I've got a circuit that's having problems at startup with inrush current, leading to large spikes on VCC (parasitic inductive of the power supply / leads etc) that sometimes results in smoke coming from chips in my circuit. It's powered with ~12-16V and drives a 5v circuit that draws 40-80mA @ 5v.
The excessively large 82uF input capacitor is an electrolytic, it's there so transient disruptions to VCC won't reset the microprocessor, and the 10uF input capacitor is a ceramic SMD component - as suggested by the DC-DC converter IC datasheet.
I'd like to include a fuse, so failure of this circuit won't effect any other consumers connected to VCC (and fire and heat coming from this circuit is not acceptable under any circumstances) - but this has not worked out so far due to the inrush current.

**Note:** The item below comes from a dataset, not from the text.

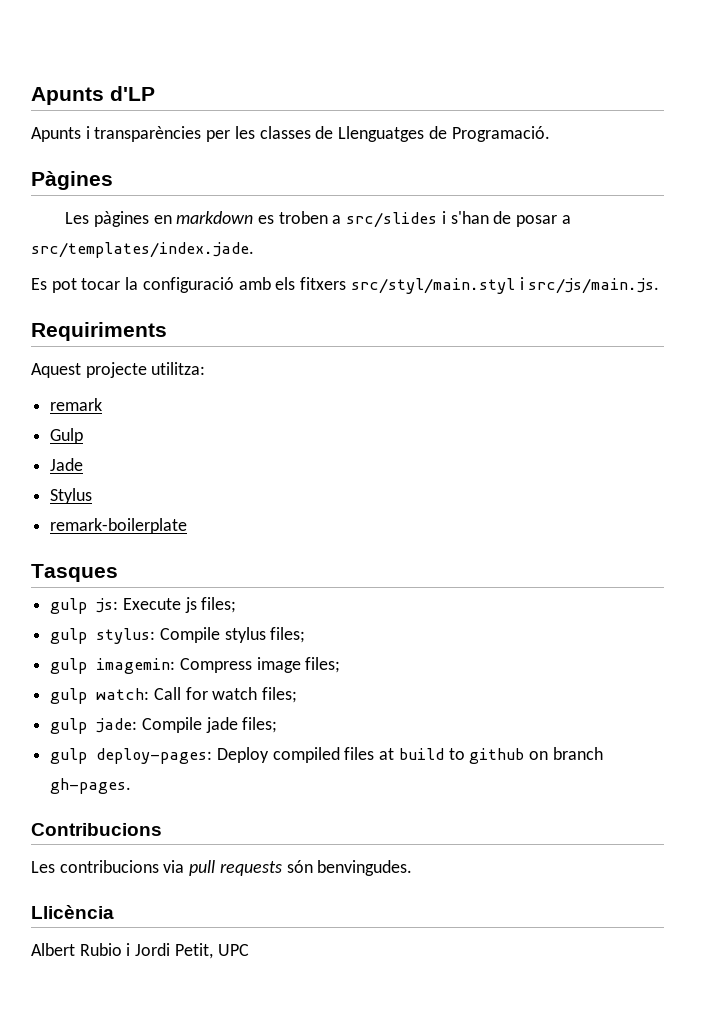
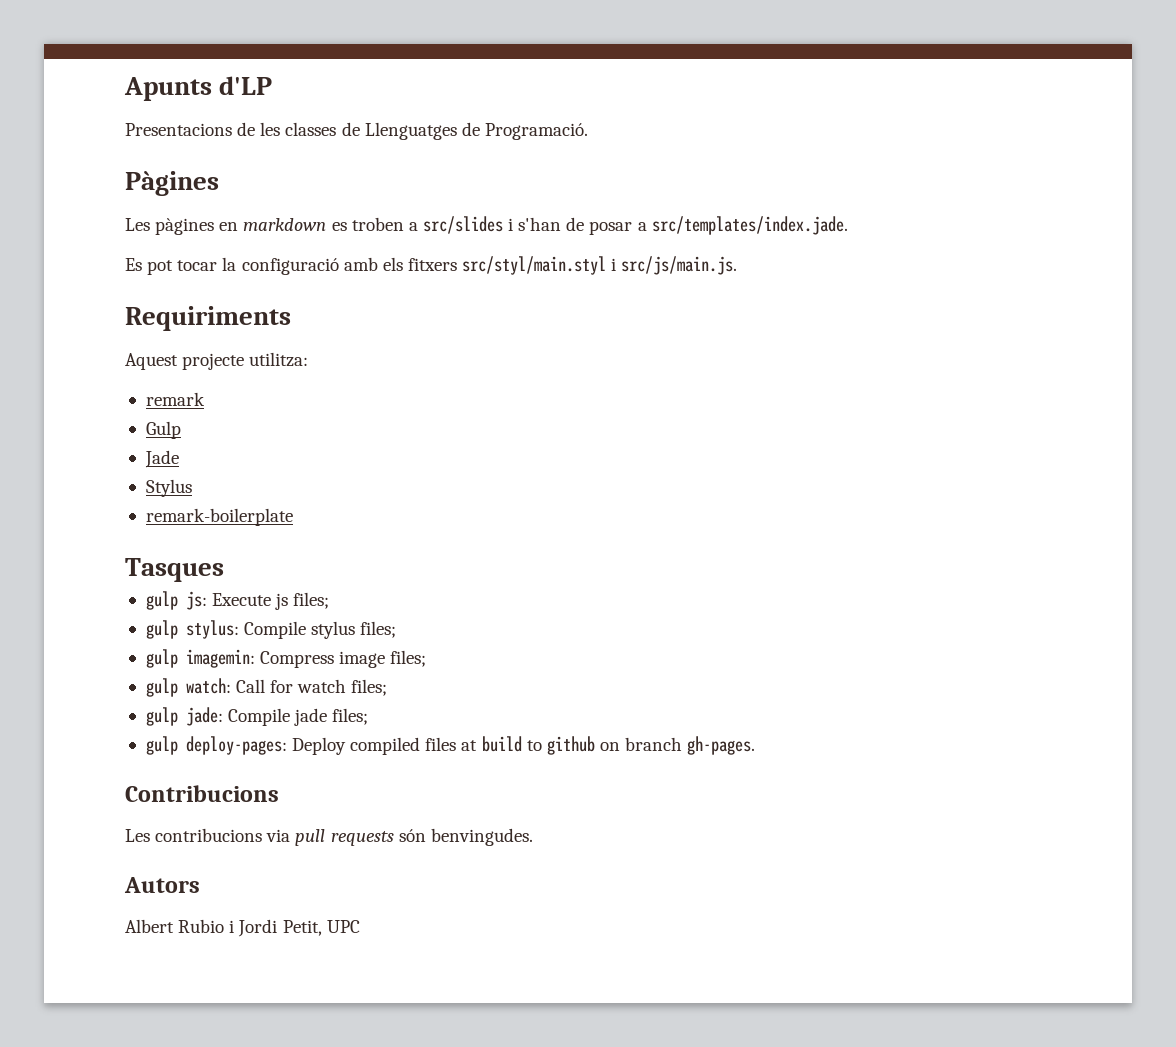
[31,126,231,142] Apunts i transparències per -> [125,122,256,136] Presentacions de
[31,905,114,919] Llicència -> [124,877,200,893] Autors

I'm considering adding a 25 ohm input resistor in series with VCC (ie before fuse) to limit the circuits current. Under worst case normal operating conditions, this would have a drop of 2v, dissipating 0.16 watts. At startup, it would limit inrush current to 0.64A - which would also allow me to use my 1A fuse as well as avoiding any inductance in the supply leading to deadly voltage spikes.
Does this sound like rational circuit design, and an acceptable solution to the problem?
I intend to use 0603 SMD components for this input resistor, and fuse - or should I size them up?
To demonstrate the source of my pain, I setup this test circuit and apologetically powered it with 16v by touching power to the wires. In the scope trace, you can see a spike in voltage up to 19v coming from my (cheap) bench PSU.
If I add a bunch more parasitic inductance to the power supply to simulate an even worse supply, these spikes quickly become deadly. I have the scope connected across the load resistor, and the inductor inline with the supply leads.
This is definitely worst case scenario, and the offender is my rubbish bench PSU - but one of my design requirements is for my circuit to be near bulletproof to external factors.